Each line below should be written out again without any change.

** RECORDS TO PROCESS follows **

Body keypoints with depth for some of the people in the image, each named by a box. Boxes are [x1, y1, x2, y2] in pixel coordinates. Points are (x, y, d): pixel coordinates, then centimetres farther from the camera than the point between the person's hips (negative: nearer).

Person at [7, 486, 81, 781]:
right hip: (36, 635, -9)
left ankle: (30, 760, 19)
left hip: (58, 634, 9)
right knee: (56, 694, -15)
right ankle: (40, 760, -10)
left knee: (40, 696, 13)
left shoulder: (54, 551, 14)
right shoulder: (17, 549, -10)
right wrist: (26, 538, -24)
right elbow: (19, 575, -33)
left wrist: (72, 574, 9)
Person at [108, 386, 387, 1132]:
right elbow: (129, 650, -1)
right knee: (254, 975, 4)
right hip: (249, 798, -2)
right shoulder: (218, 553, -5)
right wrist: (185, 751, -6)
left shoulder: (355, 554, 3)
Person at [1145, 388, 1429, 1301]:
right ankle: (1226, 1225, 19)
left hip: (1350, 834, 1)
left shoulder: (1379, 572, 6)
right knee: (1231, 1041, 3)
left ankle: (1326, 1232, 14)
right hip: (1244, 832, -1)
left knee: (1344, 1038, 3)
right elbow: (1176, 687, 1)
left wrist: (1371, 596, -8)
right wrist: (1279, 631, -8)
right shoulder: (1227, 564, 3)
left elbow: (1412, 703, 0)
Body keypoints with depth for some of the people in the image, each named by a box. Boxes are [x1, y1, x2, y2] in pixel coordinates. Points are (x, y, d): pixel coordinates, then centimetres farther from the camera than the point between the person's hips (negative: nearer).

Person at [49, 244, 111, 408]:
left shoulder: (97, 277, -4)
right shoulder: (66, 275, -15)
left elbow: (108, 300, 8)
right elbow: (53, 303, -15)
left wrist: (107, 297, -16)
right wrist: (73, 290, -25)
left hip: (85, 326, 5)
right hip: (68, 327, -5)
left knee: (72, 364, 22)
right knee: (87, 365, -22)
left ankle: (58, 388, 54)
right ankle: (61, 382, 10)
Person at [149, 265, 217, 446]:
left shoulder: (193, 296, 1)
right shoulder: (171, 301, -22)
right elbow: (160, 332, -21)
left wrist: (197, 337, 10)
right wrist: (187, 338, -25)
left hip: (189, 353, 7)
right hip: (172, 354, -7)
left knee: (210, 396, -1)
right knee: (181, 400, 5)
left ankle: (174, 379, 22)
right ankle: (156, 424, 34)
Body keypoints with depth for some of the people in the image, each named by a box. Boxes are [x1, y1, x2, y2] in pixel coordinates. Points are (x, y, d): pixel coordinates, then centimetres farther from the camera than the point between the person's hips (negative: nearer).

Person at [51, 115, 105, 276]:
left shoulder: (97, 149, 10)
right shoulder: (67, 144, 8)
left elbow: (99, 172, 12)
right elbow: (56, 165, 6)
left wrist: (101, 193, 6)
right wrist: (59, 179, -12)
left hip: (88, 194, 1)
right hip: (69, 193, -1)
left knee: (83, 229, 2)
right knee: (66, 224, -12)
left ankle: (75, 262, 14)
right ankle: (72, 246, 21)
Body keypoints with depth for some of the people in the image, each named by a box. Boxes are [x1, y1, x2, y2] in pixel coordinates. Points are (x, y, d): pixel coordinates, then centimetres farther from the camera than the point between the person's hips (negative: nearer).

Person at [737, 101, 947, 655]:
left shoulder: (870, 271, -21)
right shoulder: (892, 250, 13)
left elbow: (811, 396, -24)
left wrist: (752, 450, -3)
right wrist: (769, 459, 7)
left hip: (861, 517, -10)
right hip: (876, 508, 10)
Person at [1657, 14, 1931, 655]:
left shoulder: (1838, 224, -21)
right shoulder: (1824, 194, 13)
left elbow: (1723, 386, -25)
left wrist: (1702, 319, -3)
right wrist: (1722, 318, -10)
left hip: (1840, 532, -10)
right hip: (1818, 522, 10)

** End of RECORDS TO PROCESS **

• _SOLUTION_
Body keypoints with depth for some of the people in the image, each named by a box. Boxes are [x1, y1, x2, y2] in pixel coordinates. Points are (x, y, d): pixel coordinates, then centimetres farther from the camera than the point between the person's hips (negative: nearer).

Person at [7, 486, 81, 781]:
right hip: (36, 635, -9)
left ankle: (30, 760, 19)
left hip: (58, 634, 9)
right knee: (56, 694, -15)
right ankle: (40, 760, -10)
left knee: (40, 696, 13)
left shoulder: (54, 551, 14)
right shoulder: (17, 549, -10)
right wrist: (26, 538, -24)
right elbow: (19, 575, -33)
left wrist: (72, 574, 9)
Person at [108, 386, 387, 1132]:
right elbow: (129, 650, -1)
right knee: (254, 975, 4)
right hip: (249, 798, -2)
right shoulder: (218, 553, -5)
right wrist: (185, 751, -6)
left shoulder: (355, 554, 3)
Person at [1145, 388, 1429, 1301]:
right ankle: (1226, 1225, 19)
left hip: (1350, 834, 1)
left shoulder: (1379, 572, 6)
right knee: (1231, 1041, 3)
left ankle: (1326, 1232, 14)
right hip: (1244, 832, -1)
left knee: (1344, 1038, 3)
right elbow: (1176, 687, 1)
left wrist: (1371, 596, -8)
right wrist: (1279, 631, -8)
right shoulder: (1227, 564, 3)
left elbow: (1412, 703, 0)
Body keypoints with depth for some of the people in the image, each named by a box. Boxes are [x1, y1, x2, y2] in pixel coordinates. Points are (x, y, d): pixel coordinates, then centimetres farther from the camera than the point between the person's hips (negative: nearer).

Person at [49, 244, 111, 408]:
left shoulder: (97, 277, -4)
right shoulder: (66, 275, -15)
left elbow: (108, 300, 8)
right elbow: (53, 303, -15)
left wrist: (107, 297, -16)
right wrist: (73, 290, -25)
left hip: (85, 326, 5)
right hip: (68, 327, -5)
left knee: (72, 364, 22)
right knee: (87, 365, -22)
left ankle: (58, 388, 54)
right ankle: (61, 382, 10)
Person at [149, 265, 217, 446]:
left shoulder: (193, 296, 1)
right shoulder: (171, 301, -22)
right elbow: (160, 332, -21)
left wrist: (197, 337, 10)
right wrist: (187, 338, -25)
left hip: (189, 353, 7)
right hip: (172, 354, -7)
left knee: (210, 396, -1)
right knee: (181, 400, 5)
left ankle: (174, 379, 22)
right ankle: (156, 424, 34)
Body keypoints with depth for some of the people in the image, each named by a box. Boxes are [x1, y1, x2, y2] in pixel coordinates. Points are (x, y, d): pixel coordinates, then centimetres farther from the camera than the point between the person's hips (negative: nearer).

Person at [51, 115, 105, 276]:
left shoulder: (97, 149, 10)
right shoulder: (67, 144, 8)
left elbow: (99, 172, 12)
right elbow: (56, 165, 6)
left wrist: (101, 193, 6)
right wrist: (59, 179, -12)
left hip: (88, 194, 1)
right hip: (69, 193, -1)
left knee: (83, 229, 2)
right knee: (66, 224, -12)
left ankle: (75, 262, 14)
right ankle: (72, 246, 21)
Body keypoints with depth for some of the people in the image, each named by a box. Boxes are [x1, y1, x2, y2] in pixel coordinates. Points are (x, y, d): pixel coordinates, then centimetres farther from the camera than the point between the person's hips (negative: nearer).

Person at [737, 101, 947, 655]:
left shoulder: (870, 271, -21)
right shoulder: (892, 250, 13)
left elbow: (811, 396, -24)
left wrist: (752, 450, -3)
right wrist: (769, 459, 7)
left hip: (861, 517, -10)
right hip: (876, 508, 10)
Person at [1657, 14, 1931, 655]:
left shoulder: (1838, 224, -21)
right shoulder: (1824, 194, 13)
left elbow: (1723, 386, -25)
left wrist: (1702, 319, -3)
right wrist: (1722, 318, -10)
left hip: (1840, 532, -10)
right hip: (1818, 522, 10)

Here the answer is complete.